PFF. Essa era a sigla escrita com giz no alto do quadro negro que informava o cardápio. “Prato feito fundo” era o significado.
Comida caseira, saborosa e abundante. As pessoas eram sempre as mesmas, cada qual com suas manias, com seus trejeitos, com seus cacoetes.
Uma jovem loirinha, com a cara infestada de espinhas, não parava de esticar com as pontas dos dedos – indicador e polegar - alguns fios - talvez os únicos - de sua rala sobrancelha, parecia querer mostrar ao mundo que possuía pelos naquela região. Seu Gregório era o proprietário, mas muito se assemelhava a um atendente de telemarketing, tamanha a quantidade de telefonemas que o desnorteava no horário do almoço; mantinha permanentemente um palito no canto da boca, de tempos em tempos baldeava-o de leste para oeste, de lá para cá no seu mundo bucal. A atendente era Dona Soraia: Nortista robusta, atarracada, de rosto redondo, estufado e sardento. Mantinha sempre os cabelos envolvidos por uma rede de malha fina. Sempre que parava ante as mesas para atender os clientes agia da mesma forma: perguntava o que iam querer e enquanto aguardava suas decisões, afastava a mão na altura dos olhos com as unhas voltadas para os mesmos, olhava-as e em seguida enfiava um dos dedos na boca para praticar a roidinha corriqueira.

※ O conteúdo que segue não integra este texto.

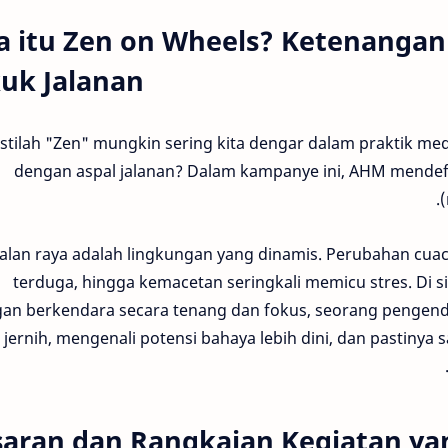
a itu Zen on Wheels? Ketenangan
kuk Jalanan
Istilah "Zen" mungkin sering kita dengar dalam praktik me
dengan aspal jalanan? Dalam kampanye ini, AHM mendef
(
Jalan raya adalah lingkungan yang dinamis. Perubahan cuac
terduga, hingga kemacetan seringkali memicu stres. Di s
an berkendara secara tenang dan fokus, seorang pengen
h jernih, mengenali potensi bahaya lebih dini, dan pastinya
saran dan Rangkaian Kegiatan yan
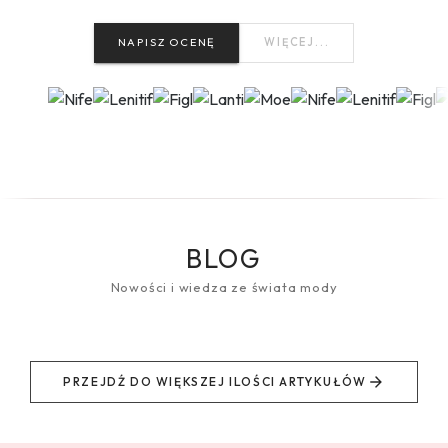
NAPISZ OCENĘ
WIĘCEJ...
BLOG
Nowości i wiedza ze świata mody
PRZEJDŹ DO WIĘKSZEJ ILOŚCI ARTYKUŁÓW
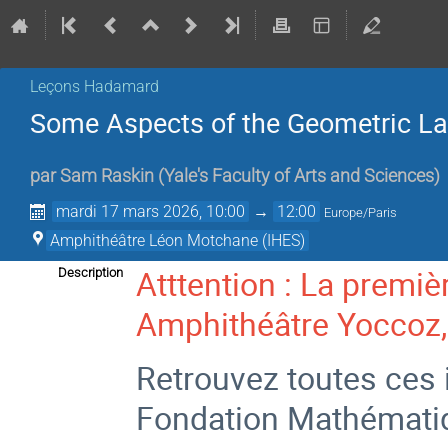
Leçons Hadamard
Some Aspects of the Geometric La
par
Sam Raskin
(
Yale's Faculty of Arts and Sciences
)
mardi 17 mars 2026, 10:00
→
12:00
Europe/Paris
Amphithéâtre Léon Motchane (IHES)
Atttention : La premiè
Description
Amphithéâtre Yoccoz,
Retrouvez toutes ces i
Fondation Mathémati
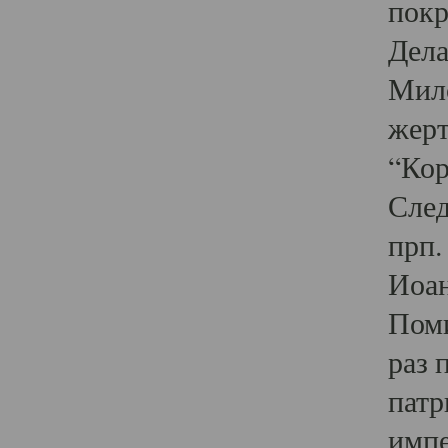
покр
Дела
Мило
жерт
“Кор
След
прп.
Иоан
Поми
раз 
патр
импе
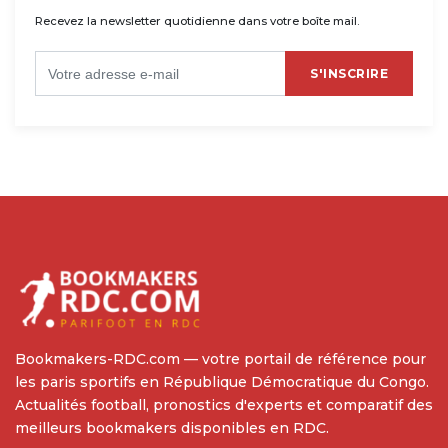
Recevez la newsletter quotidienne dans votre boîte mail.
S'INSCRIRE
Bookmakers-RDC.com — votre portail de référence pour
les paris sportifs en République Démocratique du Congo.
Actualités football, pronostics d'experts et comparatif des
meilleurs bookmakers disponibles en RDC.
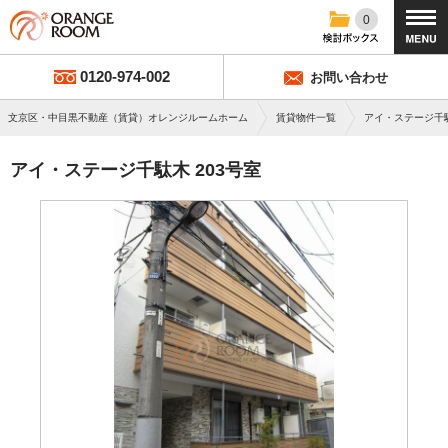
0
0120-974-002
お問い合わせ
文京区・中目黒不動産（賃貸）オレンジルームホーム
賃貸物件一覧
アイ・ステージ千
アイ・ステージ千駄木 203号室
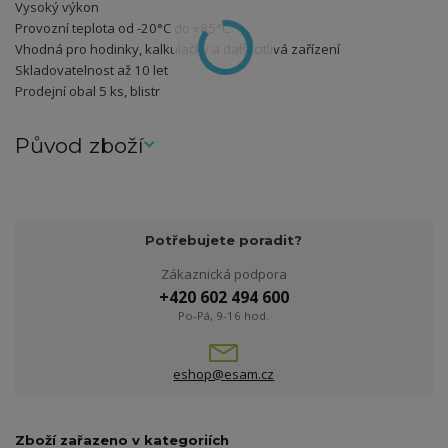
Vysoký výkon
Provozní teplota od -20°C do +85°C
Vhodná pro hodinky, kalkulačky a další citlivá zařízení
Skladovatelnost až 10 let
Prodejní obal 5 ks, blistr
Původ zboží
Potřebujete poradit?
Zákaznická podpora
+420 602 494 600
Po-Pá, 9-16 hod.
eshop@esam.cz
Zboží zařazeno v kategoriích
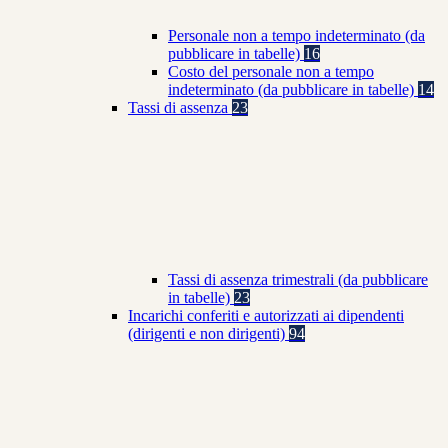
Personale non a tempo indeterminato (da
pubblicare in tabelle)
16
Costo del personale non a tempo
indeterminato (da pubblicare in tabelle)
14
Tassi di assenza
23
Tassi di assenza trimestrali (da pubblicare
in tabelle)
23
Incarichi conferiti e autorizzati ai dipendenti
(dirigenti e non dirigenti)
94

Todas essas manias me chamavam a atenção mais não passavam de meras entradas, pois o prato principal, o mais esperado por mim, talvez o maior motivo para justificar minha fidelidade ao estabelecimento estava por vir. O ponto alto do almoço se dava quando um grupo de quatro funcionários de uma mesma empresa da redondeza chegava para almoçar. Amigos afinados e entrosados tinham por costume forrar o estômago ali no boteco do Sr. Greg.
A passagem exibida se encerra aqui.